Pour moi, le Karaté est un art martial qui peut faire couler du sang. Qu’est-ce que le Karaté à l’origine ? C’est fortifier sont corps pour que celui-ci devienne une arme ; c’est protéger son maître, sa famille et soi-même contre des agressions. En d’autres termes, dans le karaté, on doit être capable de maîtriser un adversaire d’un seul coup, à l’instar des techniques de sabre ancestrales. Dans le Karaté sportif actuel, il s’agit de marquer des points. Cela n’a plus aucun rapport avec la tradition ancestrale où le Karaté est un art martial de défense.
Les Katas, qui recèlent toutes les techniques de défense, ne servent donc plus à rien. La JKA se trouve en fait entre la KWF et le karaté sportif. A la KWF, nous cherchons l’ambiance et la philosophie du début de la JKA où nous avions une mentalité de samouraï. Nous étions prêts à mourir.
«LE CORPS MÉMORISE MIEUX QUE L’ESPRIT »
C’est pour cette raison que la recherche ultime de vos entraînements est le « Ichigeki Hissatsu » (le coup mortel) ?

****************************************

**Énoncé:**
Pour chacune des affirmations suivantes, répondez par oui ou par non selon qu'elle concorde ou non avec le texte sur le karaté, puis citez mot pour mot le passage qui permet de trancher.
(a) Dans le karaté sportif actuel, il s'agit de marquer des points.
(b) La KWF se situe entre la JKA et le karaté sportif.
(c) À la KWF, on recherche l'ambiance et la philosophie des débuts de la JKA.

**Données fournies:**
****************************************

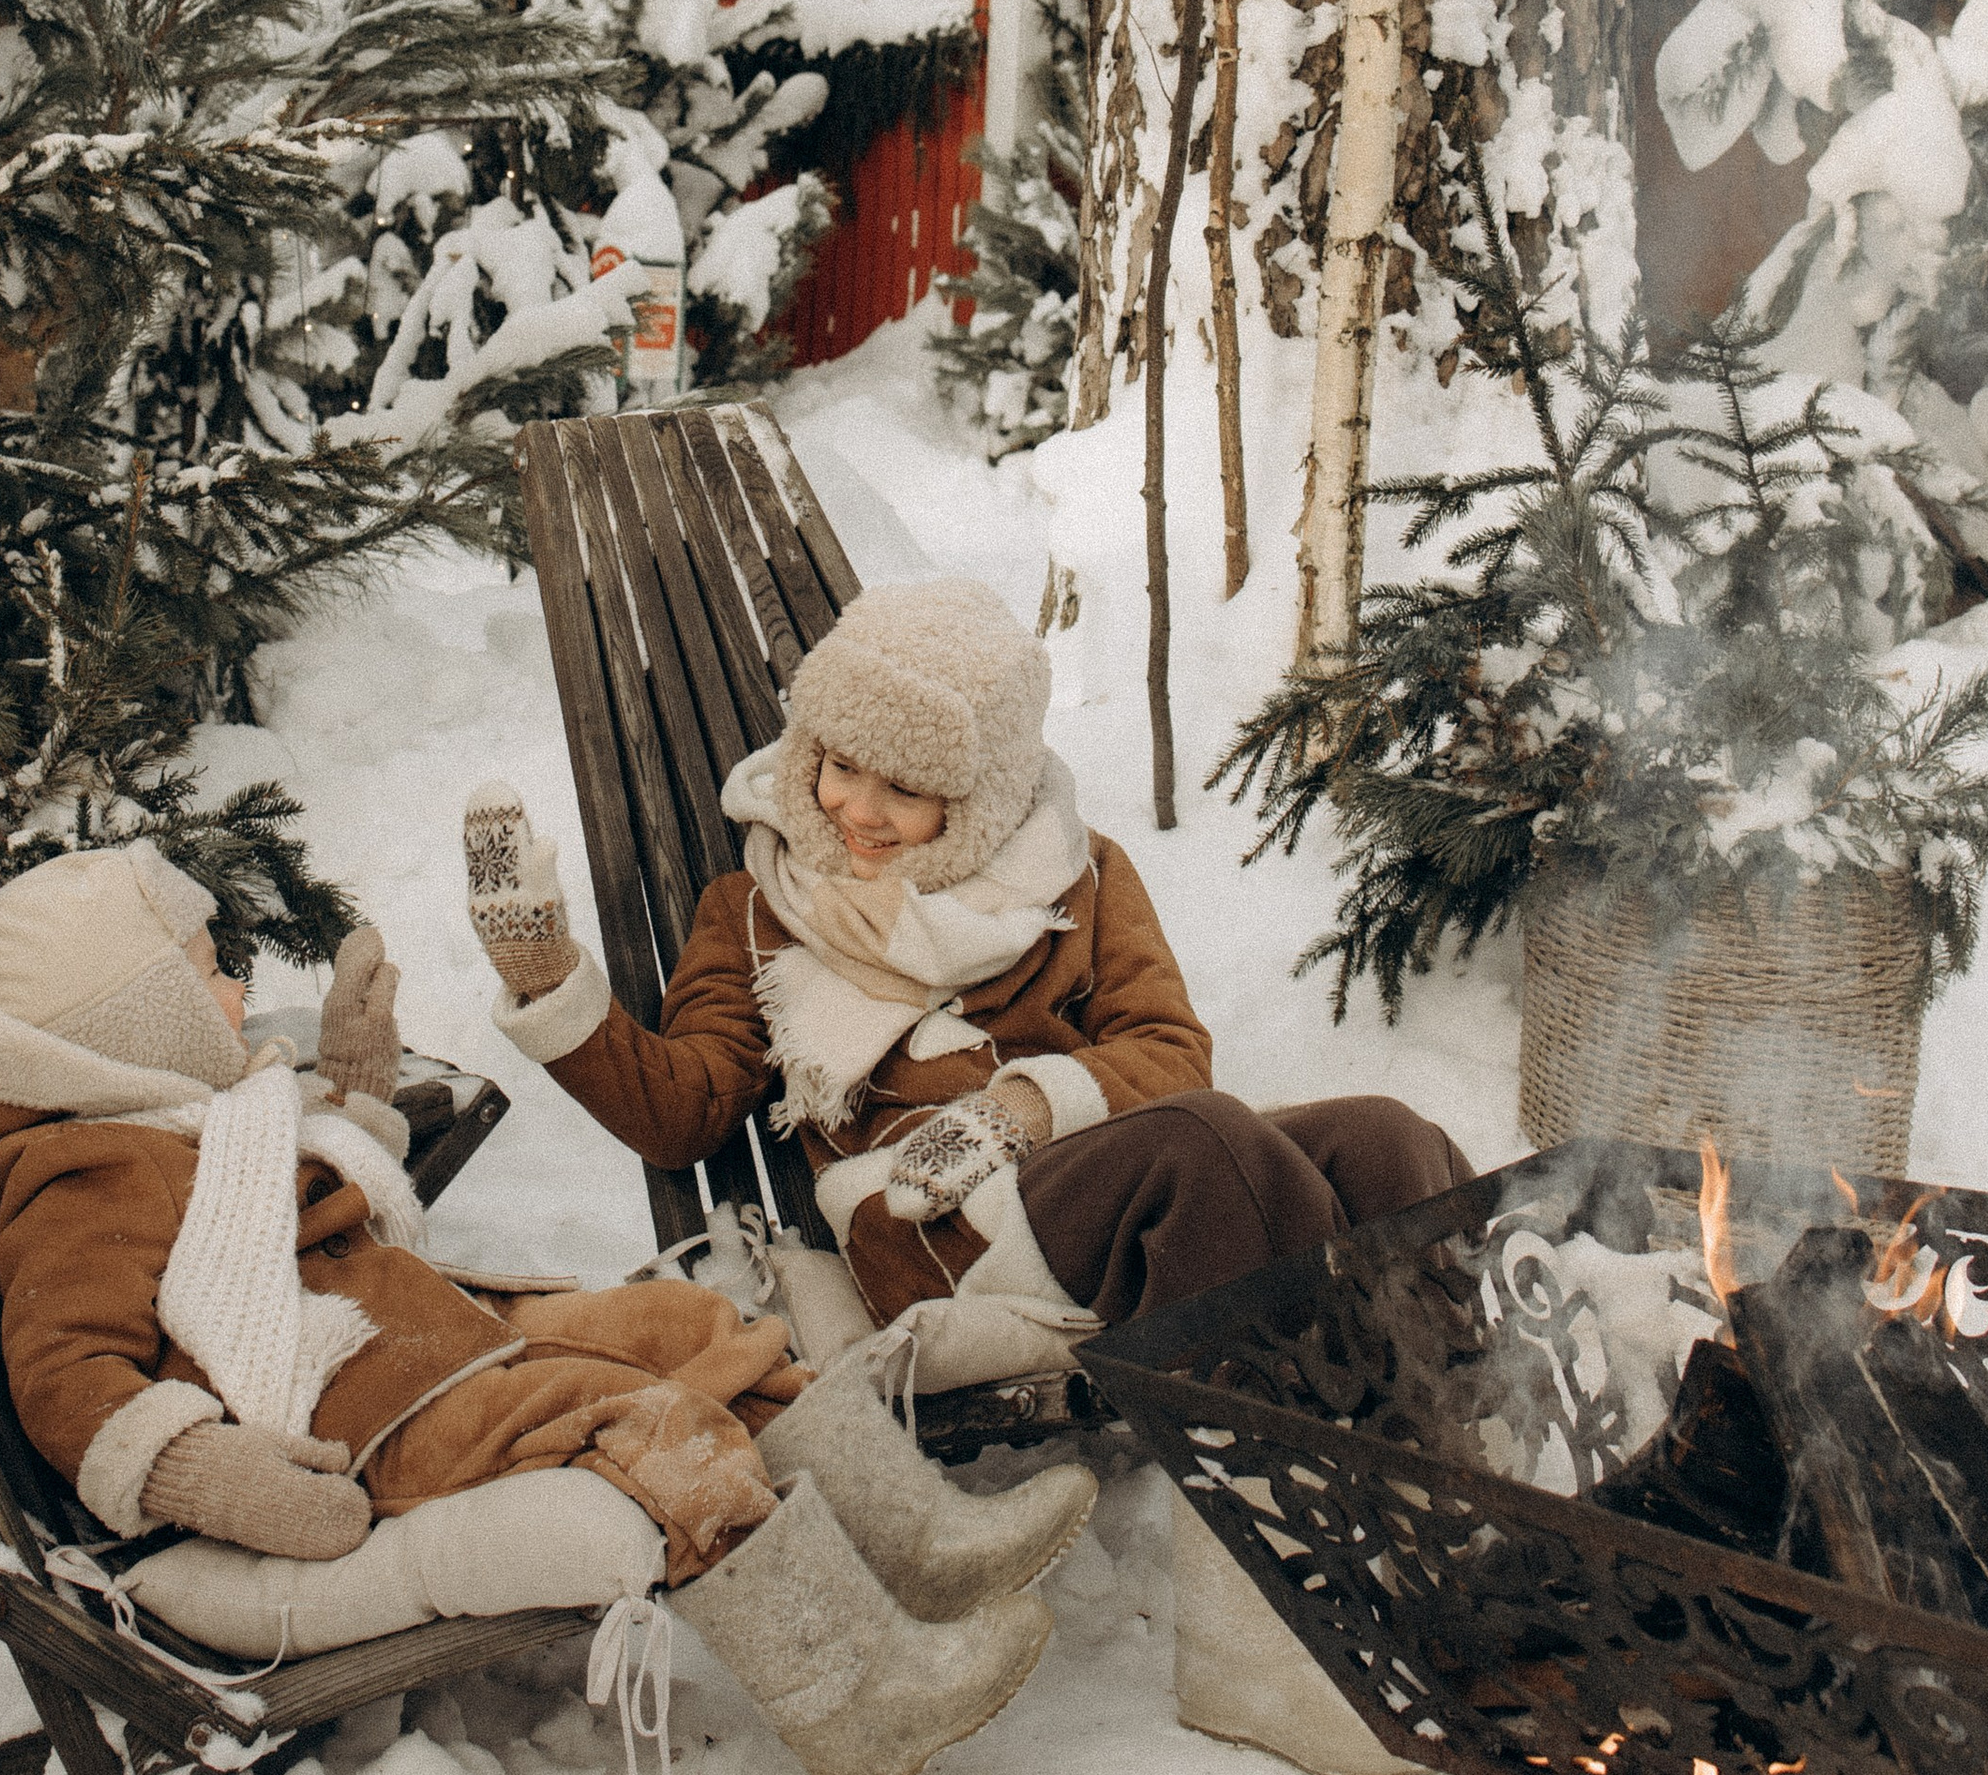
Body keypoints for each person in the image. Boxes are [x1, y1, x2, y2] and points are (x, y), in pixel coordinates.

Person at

****************************************

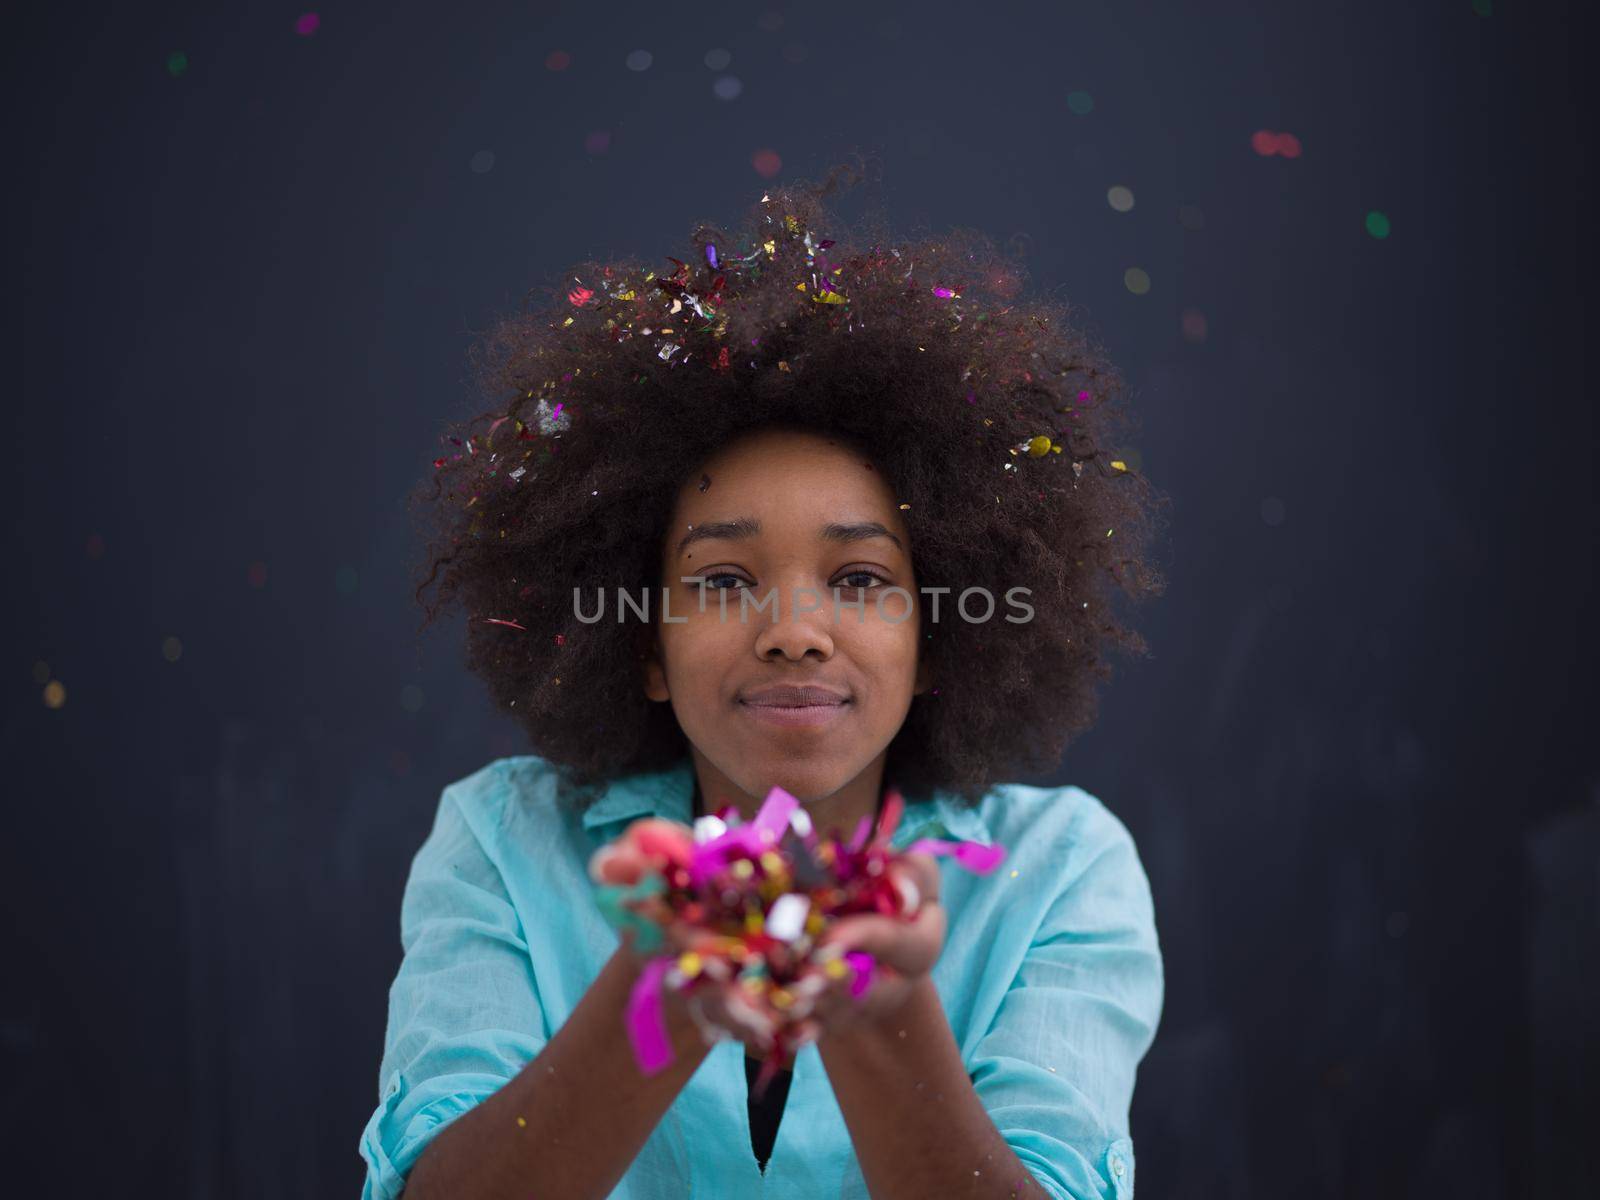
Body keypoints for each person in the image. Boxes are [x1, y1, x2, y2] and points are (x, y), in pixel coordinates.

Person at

****************************************

**Zone de réponse:**
(a) Oui : « Dans le Karaté sportif actuel, il s’agit de marquer des points. »
(b) Non : « La JKA se trouve en fait entre la KWF et le karaté sportif. »
(c) Oui : « A la KWF, nous cherchons l’ambiance et la philosophie du début de la JKA »